*** Raw data ***

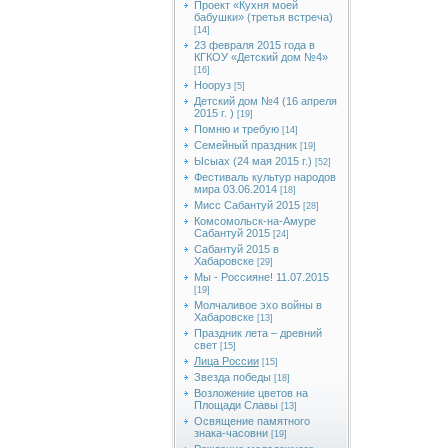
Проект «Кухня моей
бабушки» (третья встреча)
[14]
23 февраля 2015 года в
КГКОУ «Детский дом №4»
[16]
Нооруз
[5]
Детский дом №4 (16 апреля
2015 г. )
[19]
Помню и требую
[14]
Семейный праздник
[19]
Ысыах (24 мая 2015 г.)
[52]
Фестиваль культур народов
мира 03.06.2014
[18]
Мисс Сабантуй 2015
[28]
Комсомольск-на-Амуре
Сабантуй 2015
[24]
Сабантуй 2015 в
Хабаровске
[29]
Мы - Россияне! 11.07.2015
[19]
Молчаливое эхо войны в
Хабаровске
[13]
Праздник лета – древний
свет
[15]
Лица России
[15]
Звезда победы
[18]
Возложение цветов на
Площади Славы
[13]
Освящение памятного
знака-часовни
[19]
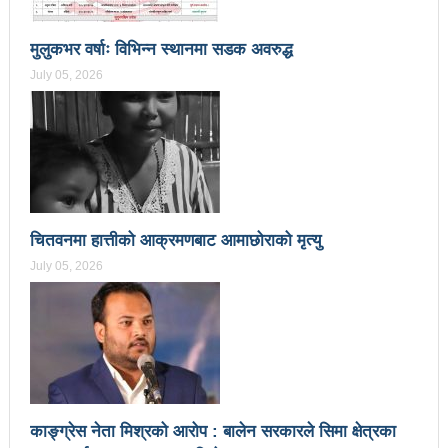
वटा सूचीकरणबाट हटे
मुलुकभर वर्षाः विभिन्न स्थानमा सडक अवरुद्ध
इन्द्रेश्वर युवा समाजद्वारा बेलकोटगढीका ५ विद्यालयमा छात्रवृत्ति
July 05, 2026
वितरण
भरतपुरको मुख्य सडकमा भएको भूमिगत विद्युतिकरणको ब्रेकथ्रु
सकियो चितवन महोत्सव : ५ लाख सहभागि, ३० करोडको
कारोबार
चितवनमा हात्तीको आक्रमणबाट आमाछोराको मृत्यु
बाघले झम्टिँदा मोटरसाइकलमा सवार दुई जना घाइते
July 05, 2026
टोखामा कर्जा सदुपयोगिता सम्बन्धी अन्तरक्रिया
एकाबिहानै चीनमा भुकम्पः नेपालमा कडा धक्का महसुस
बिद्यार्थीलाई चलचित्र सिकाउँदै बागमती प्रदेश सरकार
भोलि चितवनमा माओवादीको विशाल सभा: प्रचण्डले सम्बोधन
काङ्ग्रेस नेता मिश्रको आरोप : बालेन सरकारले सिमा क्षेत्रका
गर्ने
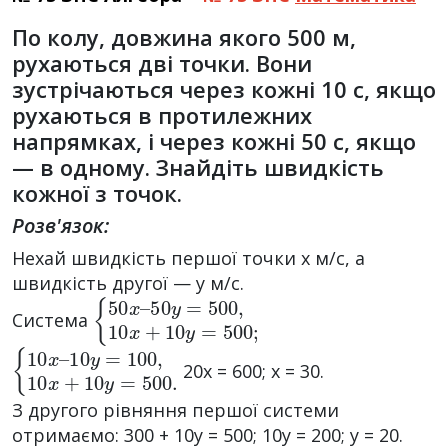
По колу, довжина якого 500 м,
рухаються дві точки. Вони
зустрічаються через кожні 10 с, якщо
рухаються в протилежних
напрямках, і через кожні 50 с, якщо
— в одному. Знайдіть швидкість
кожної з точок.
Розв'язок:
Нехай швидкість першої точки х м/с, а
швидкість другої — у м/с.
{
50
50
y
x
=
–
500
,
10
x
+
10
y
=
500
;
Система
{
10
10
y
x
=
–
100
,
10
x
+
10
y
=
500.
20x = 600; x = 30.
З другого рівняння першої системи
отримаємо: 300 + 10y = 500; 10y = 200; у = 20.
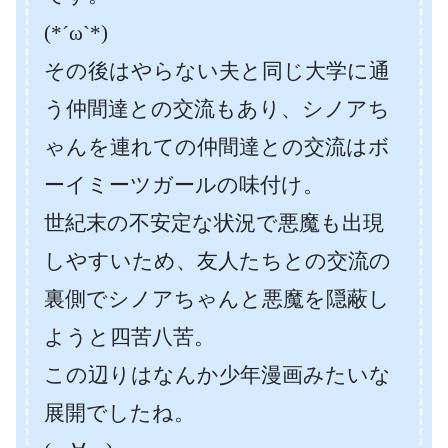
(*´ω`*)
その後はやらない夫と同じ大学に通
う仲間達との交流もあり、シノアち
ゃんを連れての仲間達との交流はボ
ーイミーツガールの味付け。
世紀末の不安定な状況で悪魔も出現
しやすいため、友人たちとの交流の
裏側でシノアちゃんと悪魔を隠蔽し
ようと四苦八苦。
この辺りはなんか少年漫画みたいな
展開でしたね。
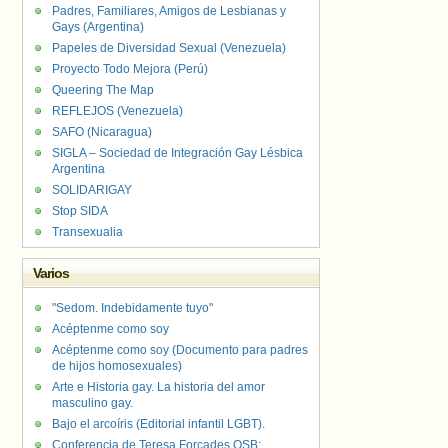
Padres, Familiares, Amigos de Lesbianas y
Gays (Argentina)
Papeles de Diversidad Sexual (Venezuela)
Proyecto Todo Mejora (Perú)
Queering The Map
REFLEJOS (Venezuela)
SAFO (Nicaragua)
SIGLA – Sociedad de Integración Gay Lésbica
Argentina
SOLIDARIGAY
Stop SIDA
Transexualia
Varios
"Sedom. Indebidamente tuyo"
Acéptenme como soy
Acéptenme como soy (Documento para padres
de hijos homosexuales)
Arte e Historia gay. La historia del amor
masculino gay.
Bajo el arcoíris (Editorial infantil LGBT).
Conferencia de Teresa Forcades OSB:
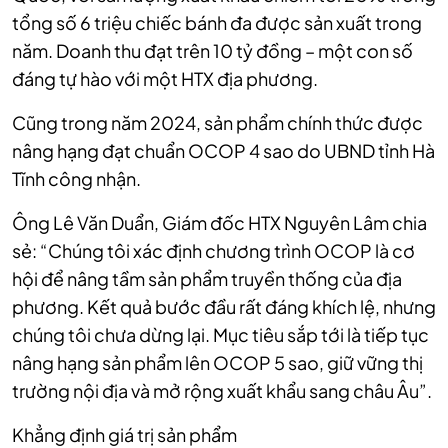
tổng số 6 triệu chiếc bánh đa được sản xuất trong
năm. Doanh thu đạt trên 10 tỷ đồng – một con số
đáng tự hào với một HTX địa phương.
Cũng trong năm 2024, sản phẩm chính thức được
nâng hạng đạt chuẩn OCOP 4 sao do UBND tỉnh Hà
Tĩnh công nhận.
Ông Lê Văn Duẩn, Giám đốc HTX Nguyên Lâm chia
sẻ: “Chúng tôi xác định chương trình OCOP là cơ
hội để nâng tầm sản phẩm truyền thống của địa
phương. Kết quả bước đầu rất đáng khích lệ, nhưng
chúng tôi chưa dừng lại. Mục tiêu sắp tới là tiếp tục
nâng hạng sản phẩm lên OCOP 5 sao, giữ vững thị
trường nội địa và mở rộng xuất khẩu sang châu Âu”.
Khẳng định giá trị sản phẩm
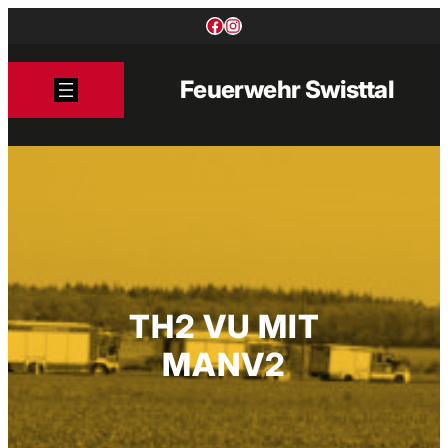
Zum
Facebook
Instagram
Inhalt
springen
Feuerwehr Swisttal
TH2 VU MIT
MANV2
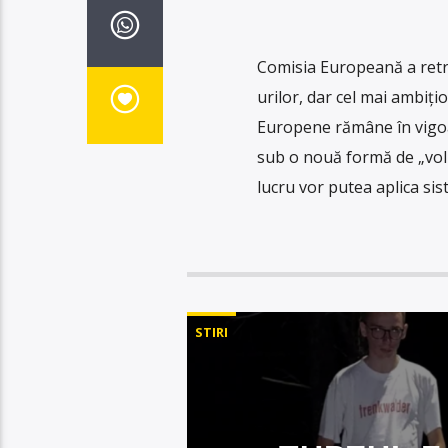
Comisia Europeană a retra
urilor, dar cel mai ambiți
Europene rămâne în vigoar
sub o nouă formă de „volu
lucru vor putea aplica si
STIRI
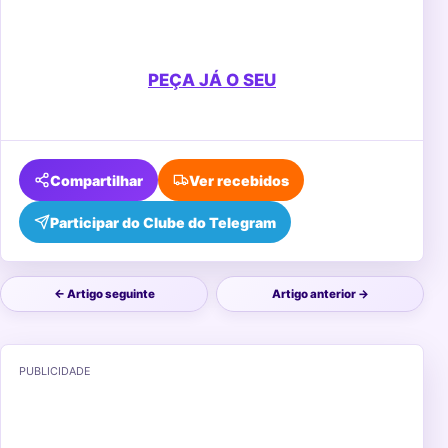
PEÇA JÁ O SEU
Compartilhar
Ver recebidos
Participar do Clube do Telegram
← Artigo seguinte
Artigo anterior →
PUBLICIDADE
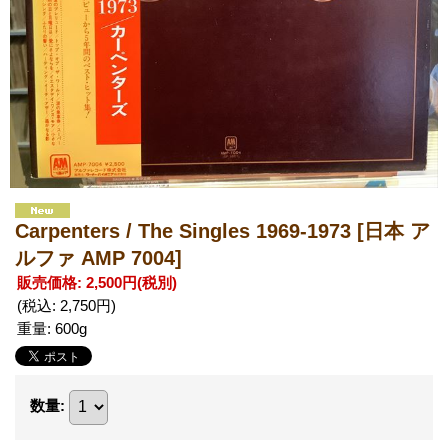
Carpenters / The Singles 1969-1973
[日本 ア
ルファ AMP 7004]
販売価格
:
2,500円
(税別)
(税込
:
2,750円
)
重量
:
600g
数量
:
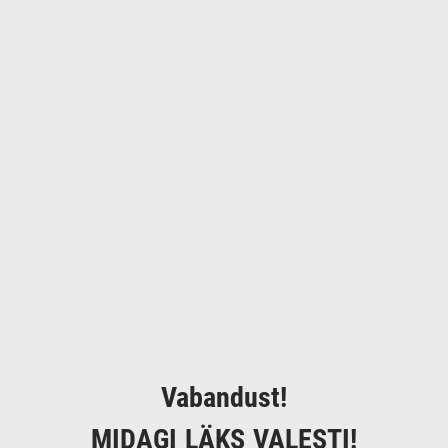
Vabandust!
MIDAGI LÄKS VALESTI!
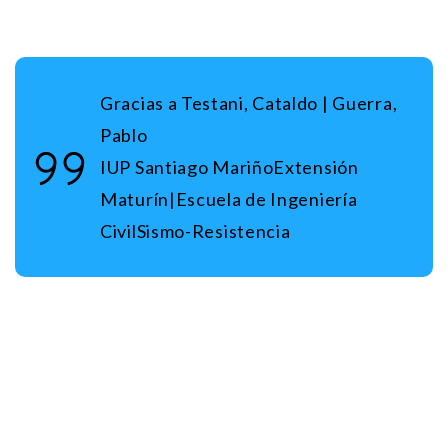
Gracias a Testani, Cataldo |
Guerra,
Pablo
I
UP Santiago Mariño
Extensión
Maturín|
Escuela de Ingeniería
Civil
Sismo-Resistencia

***
*** Raw data ***

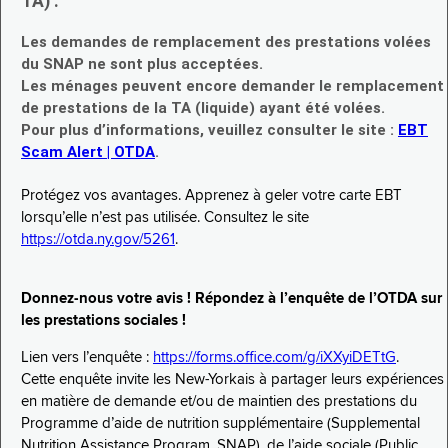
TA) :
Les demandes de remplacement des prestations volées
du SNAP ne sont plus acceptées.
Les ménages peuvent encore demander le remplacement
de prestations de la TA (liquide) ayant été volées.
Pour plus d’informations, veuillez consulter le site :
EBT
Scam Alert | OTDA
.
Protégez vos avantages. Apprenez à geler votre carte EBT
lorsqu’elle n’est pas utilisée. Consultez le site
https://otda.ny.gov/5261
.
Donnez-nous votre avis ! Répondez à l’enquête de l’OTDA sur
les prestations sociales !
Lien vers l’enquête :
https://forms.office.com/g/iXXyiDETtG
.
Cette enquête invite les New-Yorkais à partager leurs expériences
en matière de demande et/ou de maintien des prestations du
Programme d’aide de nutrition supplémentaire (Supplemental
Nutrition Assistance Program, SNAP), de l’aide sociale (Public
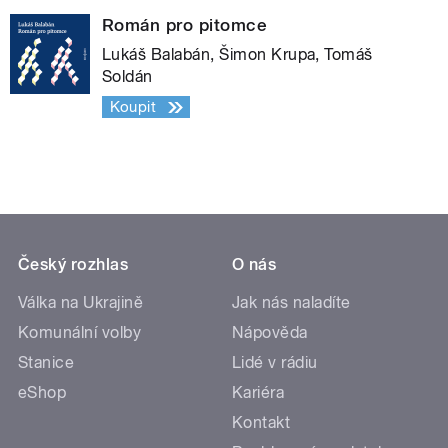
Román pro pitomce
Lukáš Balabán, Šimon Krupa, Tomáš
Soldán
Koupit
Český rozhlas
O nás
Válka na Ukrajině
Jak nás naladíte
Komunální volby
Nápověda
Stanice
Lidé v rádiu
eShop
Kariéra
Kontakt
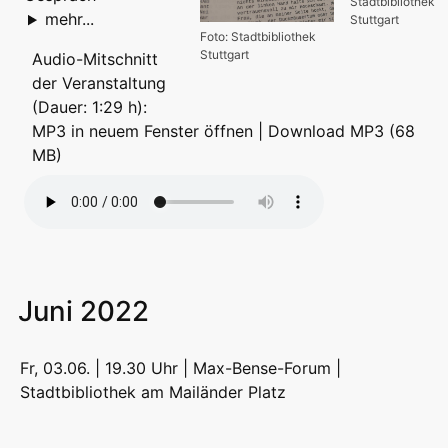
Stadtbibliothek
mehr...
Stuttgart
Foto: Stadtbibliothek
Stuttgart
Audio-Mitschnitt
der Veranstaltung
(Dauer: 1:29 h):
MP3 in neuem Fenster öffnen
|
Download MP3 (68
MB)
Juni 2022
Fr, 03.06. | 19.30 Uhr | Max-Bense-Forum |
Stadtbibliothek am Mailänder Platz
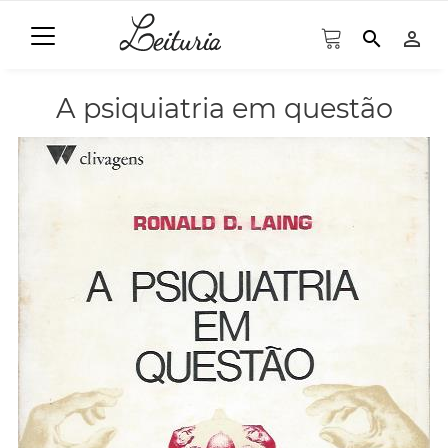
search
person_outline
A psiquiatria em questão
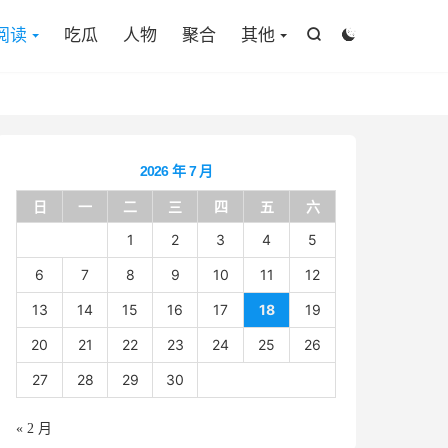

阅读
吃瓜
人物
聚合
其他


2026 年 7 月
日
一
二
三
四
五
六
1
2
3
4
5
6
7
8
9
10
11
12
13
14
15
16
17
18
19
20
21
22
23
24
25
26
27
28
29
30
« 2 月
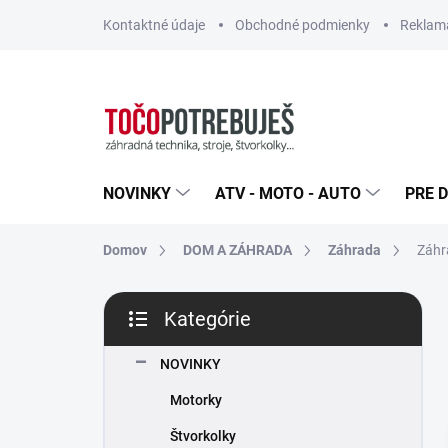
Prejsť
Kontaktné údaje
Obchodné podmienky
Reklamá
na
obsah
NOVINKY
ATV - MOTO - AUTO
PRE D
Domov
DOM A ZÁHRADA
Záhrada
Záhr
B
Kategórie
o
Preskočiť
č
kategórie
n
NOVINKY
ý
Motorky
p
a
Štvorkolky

***

[How to complete this task]
Only the lines above from the one with "phương. Kết quả" to the one with "Sismo-Resistencia" should be printed, both included and exactly as written; no picture belongs in the copy.

[Answer for this exercise]
phương. Kết quả bước đầu rất đáng khích lệ, nhưng
chúng tôi chưa dừng lại. Mục tiêu sắp tới là tiếp tục
nâng hạng sản phẩm lên OCOP 5 sao, giữ vững thị
trường nội địa và mở rộng xuất khẩu sang châu Âu”.
Khẳng định giá trị sản phẩm
Zum
Facebook
Instagram
Inhalt
springen
Feuerwehr Swisttal
TH2 VU MIT
MANV2
Comisia Europeană a retra
urilor, dar cel mai ambiți
Europene rămâne în vigoar
sub o nouă formă de „volu
lucru vor putea aplica si
STIRI
PEÇA JÁ O SEU
Compartilhar
Ver recebidos
Participar do Clube do Telegram
← Artigo seguinte
Artigo anterior →
PUBLICIDADE
Carpenters / The Singles 1969-1973
[日本 ア
ルファ AMP 7004]
販売価格
:
2,500円
(税別)
(税込
:
2,750円
)
重量
:
600g
数量
:
Vabandust!
MIDAGI LÄKS VALESTI!
Gracias a Testani, Cataldo |
Guerra,
Pablo
I
UP Santiago Mariño
Extensión
Maturín|
Escuela de Ingeniería
Civil
Sismo-Resistencia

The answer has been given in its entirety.